# 69 GTO Disc Brake conversion



## funbooker (Apr 18, 2012)

I bought a partially restored 69 and got a ton of parts. It had all the old brakes, lines, etc. stripped and it looks like most of the parts for a disc brake conversion are included.

I could use a schematic to I can figure out things like the diameter of the line that runs from front to back and any junctions it runs through, where it attaches to the frame, etc. If I could see it laid out I'd be able to figure out what I have and what I need. 

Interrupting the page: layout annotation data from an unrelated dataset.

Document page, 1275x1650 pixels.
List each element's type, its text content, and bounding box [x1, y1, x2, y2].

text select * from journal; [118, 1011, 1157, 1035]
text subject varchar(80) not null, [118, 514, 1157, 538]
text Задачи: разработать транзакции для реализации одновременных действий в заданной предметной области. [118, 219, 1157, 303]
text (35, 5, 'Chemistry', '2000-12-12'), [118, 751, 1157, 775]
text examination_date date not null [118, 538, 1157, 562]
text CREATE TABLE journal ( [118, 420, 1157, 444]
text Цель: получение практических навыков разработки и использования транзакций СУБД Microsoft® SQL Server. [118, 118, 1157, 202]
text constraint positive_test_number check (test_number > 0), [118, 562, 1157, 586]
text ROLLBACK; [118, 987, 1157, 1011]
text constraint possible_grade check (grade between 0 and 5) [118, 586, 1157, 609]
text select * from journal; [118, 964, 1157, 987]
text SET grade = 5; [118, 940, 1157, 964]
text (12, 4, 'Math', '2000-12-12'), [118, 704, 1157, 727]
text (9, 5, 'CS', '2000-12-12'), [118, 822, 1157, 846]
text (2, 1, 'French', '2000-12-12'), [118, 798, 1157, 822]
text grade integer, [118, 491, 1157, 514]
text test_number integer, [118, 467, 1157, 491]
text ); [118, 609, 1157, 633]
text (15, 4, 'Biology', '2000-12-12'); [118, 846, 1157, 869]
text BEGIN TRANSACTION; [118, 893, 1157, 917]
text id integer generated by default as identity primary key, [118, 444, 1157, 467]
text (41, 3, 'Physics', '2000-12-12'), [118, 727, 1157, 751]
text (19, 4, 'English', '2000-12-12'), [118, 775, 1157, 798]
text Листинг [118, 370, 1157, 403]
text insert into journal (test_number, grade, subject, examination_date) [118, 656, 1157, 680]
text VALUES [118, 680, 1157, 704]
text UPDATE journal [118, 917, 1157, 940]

Any printed instructions of better still, downloadable instructions would be great. I have the shop manual for the original car but I need to know how much is different with the conversion.


----------



## FlambeauHO (Nov 24, 2011)

Getdiscbrakes.com is right stuff detailing. They have some downloadable color instructions that are decent.


----------



## lars (Sep 28, 2004)

If the lines are missing off the car, just order the complete line kit from Stainless Steel Brakes. They have a complete kit along with all the required individual parts.

Lars


----------



## BearGFR (Aug 25, 2008)

lars said:


> If the lines are missing off the car, just order the complete line kit from Stainless Steel Brakes. They have a complete kit along with all the required individual parts.


....so does InlineTube 

Bear


----------



## pontiac (Mar 6, 2011)

line front to rear is one piece and depends on whether disc or drums were used at the front, since combination valve for discs used a different flare nut size than drums.


----------



## funbooker (Apr 18, 2012)

*Brake lines*

That stuff about the line diameter and flares, junctions, etc is the kind of stuff I'm not finding anywhere. It has disks in the front and back, or it will when I figure out how to hook them up.


----------



## TK69tempest (Feb 28, 2011)

I got a four wheel disc set up from Auto City Classic in Minnesota. They helped me with questions that I had - give them a call - maybe they'll help - 800-828-2212.


----------